# Audison Voce Av 5.1k running 3 ways?



## rob3980 (Jun 11, 2010)

I'm wondering if it is possible how would one run hertz hsk 163 3 ways off of an audison voce av5.1k. A bit ten is being used as well as a jl tw5 for the sub.


----------



## jowens500 (Sep 5, 2008)

Use the passive's for the mid/tweet and run the midbass active.


----------



## rob3980 (Jun 11, 2010)

So run the crossover, mid, and tweet off the b channel of the amp which is 140 watts then run the midbass w no crossover off the a channel which is 75 watts?


----------



## jowens500 (Sep 5, 2008)

I'd run it the other way. Mid/tweet channel 1/2 and the midbass off 3/4.


----------



## jowens500 (Sep 5, 2008)

The Bit10 will do the midbass crossover points.


----------



## rob3980 (Jun 11, 2010)

The a channels are 75 watts and the b channels are 140watts what one would I hook to the midbass a or b ? Basically what ones need more power?


----------



## rob3980 (Jun 11, 2010)

Would it be easier or any benefit to just go with a jl hd900/5 instead ?


----------



## james2266 (Sep 24, 2009)

The Voce 5.1k is the newer version of my LRx 5.1k and I can say this amp beats the JL HD in alot of ways. The big one is the sub channel. WAY more power and that is good to have for pretty much any sub. More is always merrier. As for config, it was hit on earlier. A channel (60 watts) for the midrange/tweet and B channels (160 watt) for the midbass. The A channels used to be A class biased and I think this new version is the same. That is gold for tweeters especially and nice for midrange too. As for me, I found the B channels a little lacking and am actually running 2 amps and everything active now. 50 w to tweets, 160 w to midranges, 340 w to midbass and the 1150 w to my sub. I like power I guess


----------



## rob3980 (Jun 11, 2010)

Damn I guess so. I have my mind set on the one amp trying to save trunk space that's why I'm also going w the flat sub. I know the voce is way bigger then the hd but if it sounds much better I'd give up space for the bigger amp. 

Now to decide on 3 way hsk or 3 way voce ?


----------



## sirbOOm (Jan 24, 2013)

Are you sure the 5.1k is the right amplifier for you? It's meant for 2-way active front and subwoofer systems, not 3-way systems. If you're going to run a processor, I'd recommend looking at other options such as a 6-channel + subwoofer amplifier or a 4-channel plus 3-channel amplifier and so forth (you get the point) so you can get to 3-way active. Clearly you have a space constraint so I'd ask you to consider the new Kenwood amplifiers - they're tiny, they sound great (sure, not Audison great... but great), and you could get a full 3-way active + sub setup with good power.

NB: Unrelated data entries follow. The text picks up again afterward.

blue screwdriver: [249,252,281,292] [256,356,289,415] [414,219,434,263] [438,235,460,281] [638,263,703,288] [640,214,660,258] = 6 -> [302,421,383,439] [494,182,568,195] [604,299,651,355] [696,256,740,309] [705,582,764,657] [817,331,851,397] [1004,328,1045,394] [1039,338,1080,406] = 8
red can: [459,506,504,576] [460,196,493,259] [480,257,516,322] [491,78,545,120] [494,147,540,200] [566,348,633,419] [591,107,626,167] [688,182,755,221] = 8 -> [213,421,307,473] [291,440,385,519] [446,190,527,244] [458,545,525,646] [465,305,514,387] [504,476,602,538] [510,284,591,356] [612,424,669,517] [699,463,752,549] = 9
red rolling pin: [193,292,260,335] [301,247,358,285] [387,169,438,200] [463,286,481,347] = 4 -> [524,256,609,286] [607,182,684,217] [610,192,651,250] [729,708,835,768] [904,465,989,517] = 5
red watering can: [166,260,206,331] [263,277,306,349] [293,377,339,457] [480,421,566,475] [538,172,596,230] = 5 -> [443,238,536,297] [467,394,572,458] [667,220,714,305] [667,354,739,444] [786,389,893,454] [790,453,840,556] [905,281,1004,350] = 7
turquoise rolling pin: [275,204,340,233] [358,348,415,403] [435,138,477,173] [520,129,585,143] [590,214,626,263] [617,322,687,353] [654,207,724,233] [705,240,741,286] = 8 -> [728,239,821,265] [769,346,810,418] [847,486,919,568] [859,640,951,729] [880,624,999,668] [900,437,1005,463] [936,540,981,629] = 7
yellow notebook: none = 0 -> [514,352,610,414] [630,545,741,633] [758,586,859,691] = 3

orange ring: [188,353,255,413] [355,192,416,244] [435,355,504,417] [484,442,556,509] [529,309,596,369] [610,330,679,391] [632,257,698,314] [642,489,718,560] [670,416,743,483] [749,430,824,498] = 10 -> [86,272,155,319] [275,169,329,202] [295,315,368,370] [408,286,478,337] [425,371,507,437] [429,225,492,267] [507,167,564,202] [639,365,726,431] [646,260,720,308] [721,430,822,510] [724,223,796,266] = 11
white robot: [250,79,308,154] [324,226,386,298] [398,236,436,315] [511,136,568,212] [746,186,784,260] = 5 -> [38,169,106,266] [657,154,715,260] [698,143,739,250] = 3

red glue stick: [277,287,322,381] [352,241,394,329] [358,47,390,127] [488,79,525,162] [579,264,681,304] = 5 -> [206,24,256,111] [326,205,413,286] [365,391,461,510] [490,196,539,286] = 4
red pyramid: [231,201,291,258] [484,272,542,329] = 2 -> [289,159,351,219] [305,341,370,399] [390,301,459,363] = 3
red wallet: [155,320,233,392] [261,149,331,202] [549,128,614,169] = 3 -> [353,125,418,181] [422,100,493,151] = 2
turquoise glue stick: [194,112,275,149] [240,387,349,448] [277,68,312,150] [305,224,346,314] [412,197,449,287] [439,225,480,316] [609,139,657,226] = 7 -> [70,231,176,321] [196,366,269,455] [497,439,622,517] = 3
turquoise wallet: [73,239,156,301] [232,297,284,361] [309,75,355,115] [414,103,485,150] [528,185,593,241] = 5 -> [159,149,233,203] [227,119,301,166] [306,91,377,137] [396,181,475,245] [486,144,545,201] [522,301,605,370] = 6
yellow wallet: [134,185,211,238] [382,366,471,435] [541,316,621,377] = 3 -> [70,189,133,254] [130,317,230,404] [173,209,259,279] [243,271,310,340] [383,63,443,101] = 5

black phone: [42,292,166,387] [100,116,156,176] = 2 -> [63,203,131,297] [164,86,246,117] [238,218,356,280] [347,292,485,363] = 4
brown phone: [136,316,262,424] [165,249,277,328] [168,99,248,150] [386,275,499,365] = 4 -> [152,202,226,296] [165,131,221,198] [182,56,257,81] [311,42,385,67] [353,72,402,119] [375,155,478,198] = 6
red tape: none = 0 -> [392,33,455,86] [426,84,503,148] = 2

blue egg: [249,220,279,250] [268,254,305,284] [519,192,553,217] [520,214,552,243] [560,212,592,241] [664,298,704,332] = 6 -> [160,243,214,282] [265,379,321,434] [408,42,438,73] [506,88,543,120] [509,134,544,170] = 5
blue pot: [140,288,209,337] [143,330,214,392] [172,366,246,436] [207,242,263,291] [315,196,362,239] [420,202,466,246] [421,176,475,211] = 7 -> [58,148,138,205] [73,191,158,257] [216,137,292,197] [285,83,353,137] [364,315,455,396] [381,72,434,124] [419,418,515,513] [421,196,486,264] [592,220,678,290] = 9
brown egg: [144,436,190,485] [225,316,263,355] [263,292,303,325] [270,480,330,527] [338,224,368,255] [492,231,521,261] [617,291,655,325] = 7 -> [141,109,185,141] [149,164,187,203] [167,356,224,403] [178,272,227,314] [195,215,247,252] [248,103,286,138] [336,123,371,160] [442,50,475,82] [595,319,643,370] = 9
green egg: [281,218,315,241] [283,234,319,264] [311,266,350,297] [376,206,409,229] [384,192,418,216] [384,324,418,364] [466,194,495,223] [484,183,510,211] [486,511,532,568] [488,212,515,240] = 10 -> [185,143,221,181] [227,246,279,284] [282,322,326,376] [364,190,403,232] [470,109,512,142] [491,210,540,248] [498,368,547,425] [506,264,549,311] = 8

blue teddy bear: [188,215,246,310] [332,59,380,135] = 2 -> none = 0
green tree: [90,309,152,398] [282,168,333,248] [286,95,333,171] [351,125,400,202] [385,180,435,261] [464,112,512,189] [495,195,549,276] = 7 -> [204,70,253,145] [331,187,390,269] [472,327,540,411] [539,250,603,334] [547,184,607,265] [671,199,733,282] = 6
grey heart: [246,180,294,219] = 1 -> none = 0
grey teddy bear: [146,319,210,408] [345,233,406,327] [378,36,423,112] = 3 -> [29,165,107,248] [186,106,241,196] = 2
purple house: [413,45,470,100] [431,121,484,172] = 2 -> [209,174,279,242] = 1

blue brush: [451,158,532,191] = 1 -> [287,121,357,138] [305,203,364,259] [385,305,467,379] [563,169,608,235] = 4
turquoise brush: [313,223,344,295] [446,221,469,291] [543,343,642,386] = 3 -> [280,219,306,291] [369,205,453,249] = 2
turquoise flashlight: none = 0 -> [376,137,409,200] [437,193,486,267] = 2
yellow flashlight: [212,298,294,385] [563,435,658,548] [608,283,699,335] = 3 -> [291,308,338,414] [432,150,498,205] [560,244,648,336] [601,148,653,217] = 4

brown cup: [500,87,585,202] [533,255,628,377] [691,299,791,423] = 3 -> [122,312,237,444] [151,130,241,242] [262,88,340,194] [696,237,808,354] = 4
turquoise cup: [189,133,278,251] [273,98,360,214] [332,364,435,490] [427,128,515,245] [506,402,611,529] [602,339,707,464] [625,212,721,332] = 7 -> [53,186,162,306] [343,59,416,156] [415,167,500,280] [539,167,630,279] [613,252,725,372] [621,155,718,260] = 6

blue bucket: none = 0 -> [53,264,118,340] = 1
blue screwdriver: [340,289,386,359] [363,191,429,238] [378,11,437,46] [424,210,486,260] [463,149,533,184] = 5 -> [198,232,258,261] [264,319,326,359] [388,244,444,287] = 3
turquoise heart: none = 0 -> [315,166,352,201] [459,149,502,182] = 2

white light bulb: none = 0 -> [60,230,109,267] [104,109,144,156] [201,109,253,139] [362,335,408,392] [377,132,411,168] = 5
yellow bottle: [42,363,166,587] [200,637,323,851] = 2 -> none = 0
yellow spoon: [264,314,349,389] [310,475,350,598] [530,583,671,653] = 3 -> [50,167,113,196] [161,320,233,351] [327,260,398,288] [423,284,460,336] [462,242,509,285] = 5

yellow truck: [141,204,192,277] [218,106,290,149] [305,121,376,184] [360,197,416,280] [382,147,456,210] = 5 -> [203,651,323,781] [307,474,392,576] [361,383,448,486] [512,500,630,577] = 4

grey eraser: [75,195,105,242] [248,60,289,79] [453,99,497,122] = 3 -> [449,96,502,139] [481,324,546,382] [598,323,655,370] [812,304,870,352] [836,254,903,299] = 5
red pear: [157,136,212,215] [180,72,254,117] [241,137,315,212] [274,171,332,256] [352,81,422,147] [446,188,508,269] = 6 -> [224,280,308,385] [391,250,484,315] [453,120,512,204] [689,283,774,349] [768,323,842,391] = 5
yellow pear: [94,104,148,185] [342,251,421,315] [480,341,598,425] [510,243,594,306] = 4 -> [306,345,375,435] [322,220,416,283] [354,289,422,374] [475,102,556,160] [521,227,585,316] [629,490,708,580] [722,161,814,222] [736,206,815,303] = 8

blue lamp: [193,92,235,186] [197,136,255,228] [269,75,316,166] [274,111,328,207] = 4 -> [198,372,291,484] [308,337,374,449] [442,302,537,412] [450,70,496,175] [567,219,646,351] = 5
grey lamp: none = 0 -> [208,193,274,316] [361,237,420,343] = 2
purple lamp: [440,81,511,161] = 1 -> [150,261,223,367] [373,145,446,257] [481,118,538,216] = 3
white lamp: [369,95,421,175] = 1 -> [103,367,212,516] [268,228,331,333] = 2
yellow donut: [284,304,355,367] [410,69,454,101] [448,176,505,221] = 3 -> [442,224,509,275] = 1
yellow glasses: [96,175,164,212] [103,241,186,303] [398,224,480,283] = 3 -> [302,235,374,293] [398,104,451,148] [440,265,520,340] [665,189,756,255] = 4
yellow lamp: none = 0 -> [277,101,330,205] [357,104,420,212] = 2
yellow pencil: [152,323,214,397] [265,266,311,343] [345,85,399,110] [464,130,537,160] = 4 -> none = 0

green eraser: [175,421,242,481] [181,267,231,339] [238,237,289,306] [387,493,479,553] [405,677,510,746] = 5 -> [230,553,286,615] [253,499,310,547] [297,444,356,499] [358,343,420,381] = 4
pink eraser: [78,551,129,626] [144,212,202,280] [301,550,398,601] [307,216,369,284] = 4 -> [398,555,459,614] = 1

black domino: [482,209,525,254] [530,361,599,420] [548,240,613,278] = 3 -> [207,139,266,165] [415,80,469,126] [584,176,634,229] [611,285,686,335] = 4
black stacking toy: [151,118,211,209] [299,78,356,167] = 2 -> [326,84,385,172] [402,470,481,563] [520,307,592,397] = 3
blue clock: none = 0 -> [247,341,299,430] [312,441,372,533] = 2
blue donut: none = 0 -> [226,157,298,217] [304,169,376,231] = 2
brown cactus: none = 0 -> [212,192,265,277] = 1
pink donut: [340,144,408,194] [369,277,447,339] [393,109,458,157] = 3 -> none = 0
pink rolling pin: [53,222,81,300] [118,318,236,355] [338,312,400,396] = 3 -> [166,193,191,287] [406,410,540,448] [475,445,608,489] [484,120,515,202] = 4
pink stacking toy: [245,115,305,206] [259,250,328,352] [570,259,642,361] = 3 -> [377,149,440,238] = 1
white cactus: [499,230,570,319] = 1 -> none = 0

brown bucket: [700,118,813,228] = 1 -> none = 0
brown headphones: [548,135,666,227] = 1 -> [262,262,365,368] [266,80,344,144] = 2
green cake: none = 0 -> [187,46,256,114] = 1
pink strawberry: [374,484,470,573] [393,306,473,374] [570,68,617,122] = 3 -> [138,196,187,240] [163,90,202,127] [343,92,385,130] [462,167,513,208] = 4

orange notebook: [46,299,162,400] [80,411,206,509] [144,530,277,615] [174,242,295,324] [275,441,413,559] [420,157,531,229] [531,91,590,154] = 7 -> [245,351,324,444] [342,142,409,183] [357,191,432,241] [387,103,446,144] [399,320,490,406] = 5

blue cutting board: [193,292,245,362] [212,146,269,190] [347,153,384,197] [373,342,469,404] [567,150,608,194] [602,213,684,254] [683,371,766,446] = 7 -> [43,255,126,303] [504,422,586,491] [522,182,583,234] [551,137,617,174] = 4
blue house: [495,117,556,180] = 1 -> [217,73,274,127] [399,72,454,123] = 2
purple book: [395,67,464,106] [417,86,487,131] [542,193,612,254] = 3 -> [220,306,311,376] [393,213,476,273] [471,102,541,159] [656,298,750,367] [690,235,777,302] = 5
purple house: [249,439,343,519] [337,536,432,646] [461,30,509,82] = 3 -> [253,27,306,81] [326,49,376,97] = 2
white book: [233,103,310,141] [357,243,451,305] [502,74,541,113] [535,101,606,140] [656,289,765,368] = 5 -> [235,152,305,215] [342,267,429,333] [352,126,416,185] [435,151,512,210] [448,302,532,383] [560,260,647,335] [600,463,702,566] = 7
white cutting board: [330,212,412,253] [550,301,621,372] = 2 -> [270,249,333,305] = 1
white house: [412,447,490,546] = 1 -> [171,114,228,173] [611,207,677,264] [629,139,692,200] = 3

If I remember, I'll ask the Audison rep if you can run the A-channels at anything other than 4-ohms. I'm not sure that channel is meant to be split and 75 watts split between a tweeter and a midrange, in my eyes, isn't enough juice (for the midrange, mostly) in comparison to how much the midbass would be getting. I've seen this done on Kenwood and JL 5-channel amplifiers and it works, though. (I might do it myself with my Kenwood 5-channel just to see how it works out in my truck.) You need to have the tweeter and midrange very close to each other for the best imaging potential, though).


----------



## sirbOOm (Jan 24, 2013)

We have the HSK 3-ways and the Voce 3-ways demo'd in the shop. Take a trip down to Atlanta! I like both of them, to be honest. I don't remember which I like better so I'll try to remember to re-demo them and come back with a conclusion on that front. But don't forget about Hybrid Audio, Audible Physics, Morel, and self-made combinations. Find Robb with the WRX on this forum, his 3-way combination is my absolute favorite sounding.


----------



## james2266 (Sep 24, 2009)

sirbOOm said:


> We have the HSK 3-ways and the Voce 3-ways demo'd in the shop. Take a trip down to Atlanta! I like both of them, to be honest. I don't remember which I like better so I'll try to remember to re-demo them and come back with a conclusion on that front. But don't forget about Hybrid Audio, Audible Physics, Morel, and self-made combinations. Find Robb with the WRX on this forum, his 3-way combination is my absolute favorite sounding.


i'll pipe up here I guess as I have some experience with these drivers and others. Truthfully, noone can tell you what you will like more as that is truly an individual preference. My ears might not agree with your ears. Anyways, for me, I originally had the Hertz Mille hybrid 3 way setup (ML165,ML28 ad ML700). It was not to my liking once I got them in to be honest. I didn't know what was missing until I started trying other speakers in their place. I first went Morel for the tweeters and found they had way more detail and were super laid back where the ml28 was a little too in my face. I then grabbed my current Scan illum. tweets and had much better upper extension as well as the other good qualities from the Morel. This was all after I had thought that I found the best sounding speakers to my ears. I listened in other vehicles but mainly did my listening on car audio stores well setup boards. The issue here I think is you are listening too all of these different speakers in a much larger environment with little reflections than the confines of a vehicle and no two vehicles are the same. I think this is why so many people in this hobby have done like I have - swap drivers out until you get something that works for you.

Anyways, getting a little sidetracked here. To me, the Voce played a little louder and had more midrange than the HSK sets but the HSK might have had a touch more midbass output. The Mille of course have WAY more on the midbass end and I found they were more open sounding than either of these and only a touch less midrange detail than the Voce. If you really want midrange detail try the HSK - XL. I personally didn't overly care for them but you might like. In the end, I would have not bought any Hertz speakers as I found Morel much more to my liking - same goes for Scanspeak. I guess that is why all of the drivers awaiting my new Lexus are of Scan or Morel make Also, go larger midbass if you are even considering 3 way (at least an 8 incher). Trust me you will thank me later.


----------



## sirbOOm (Jan 24, 2013)

I just heard a CDT audio setup... I liked it. Take a look at those - only god knows where you can demo that in a shop or car nearby, seems CDT is like Saabs... only dentists drive them; only certain people have even heard of or like CDT.


----------